Trivially, even if that were true, it would only be true if you had a limited number of triggerfish. It should be obvious to anyone that a network of these things covering a given area would not be significantly harder to build than a network of cell towers covering the same area.

> But when anyone with $5k worth of equipment
> can *be* your cellular provider, you can
> probably count your own government spying
> on you among the least of your worries.

For that matter, listening in on cellphone conversations is generally even easier than pinpointing the location of a particular phone.

And yes, the government is obviously not the only organization that could ever make use (or misuse) of this kind of technology.

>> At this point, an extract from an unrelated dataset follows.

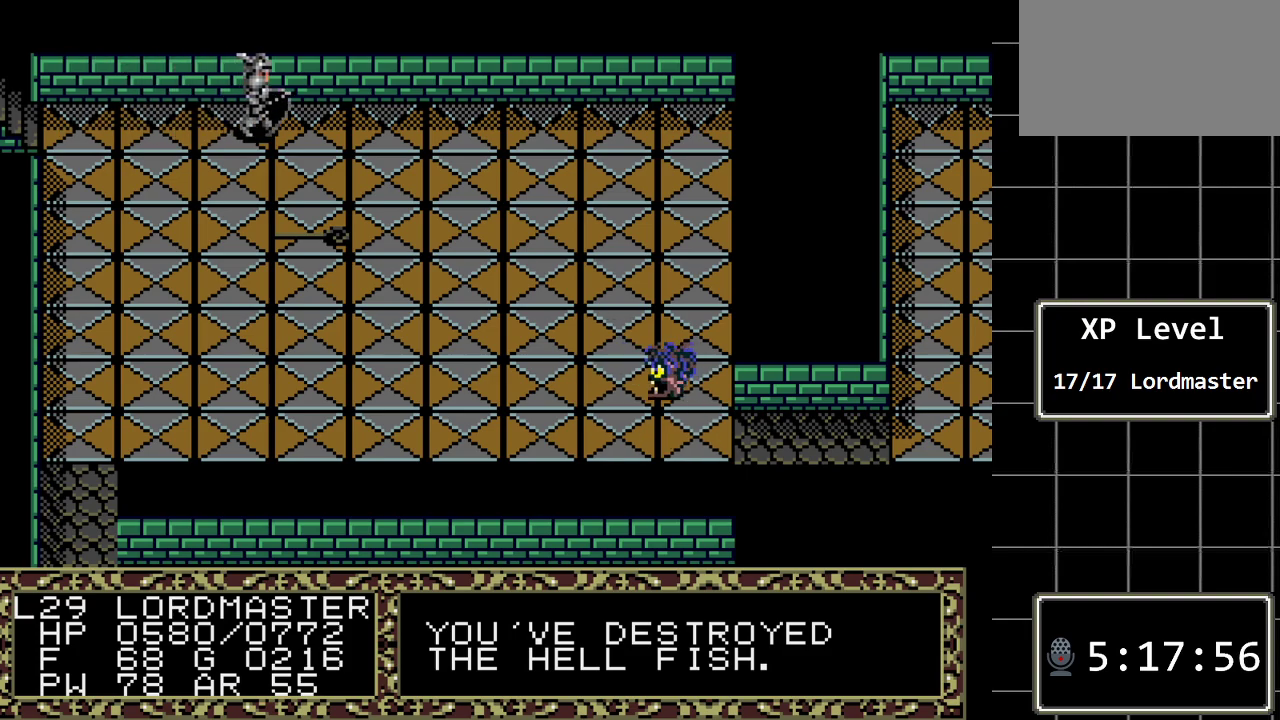
{"buttons": ["DPAD_DOWN"], "events": []}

> A better question is does the phone also
> send GPS information even when disabled

That doesn't actually matter. It's possible to triangulate your location based on the latency between you and various cell towers (or triggerfish), in much the same way that a GPS receiver determines your location based on the latency from various satellites. So if your phone does transmit GPS information, I don't think that gives anyone (well, anyone with cell towers or triggerfish) any information that they can't get pretty easily anyway. It's redundant, in other words, and changes nothing.

> The ability of the first generation Iphone to
> triangulate your position is based on your
> proximity to various cell phone towers.

Which is also how somebody on the other side of things (running cell towers or triggerfish) would do it as well.

> Sometimes, in a highly populated area...
> your Iphone is accurate to the city block.

Going the other way, the accuracy would be terrible around here because you're lucky to be within range of *one* cell tower. But if an attacker wants to improve that accuracy, all he's gotta do is introduce a couple of extra points of reference (cell towers, or triggerfish). And if they can move around (triggerfish in unmarked vans, anyone?), your phone's location can probably be pinpointed to within a few inches. My advice (if you're trying to avoid being located by people who might have this sort of technology) would be, don't carry a cellphone.

Kristian SolbergNovember 29, 2008 1:52 AM

To explain how this works in simple terms:
If you set up a "pirate" BSC (Base Station Controller) any mobile (2G) phone will handshake with the BSC (mandatory part of 2G). The encrypted relationship is only between the mobile device and the BTS, therefore data is in plain text beyond the BTS. Often, this data is sent across microwave links between the BTS and the BSC. Keys and authentication data are not protected either within or between networks

So, if I do the above I will know:

The IMSI and EMEI of the phone, and it's physical location (within my cell). Triggerfish is not used to monitor callsl (as my pirate BSC has no connection to any network) but purely to catch whoever I'm after by making sure I know when they (or rather their mobile phone) enters the physical area covered by my BSC.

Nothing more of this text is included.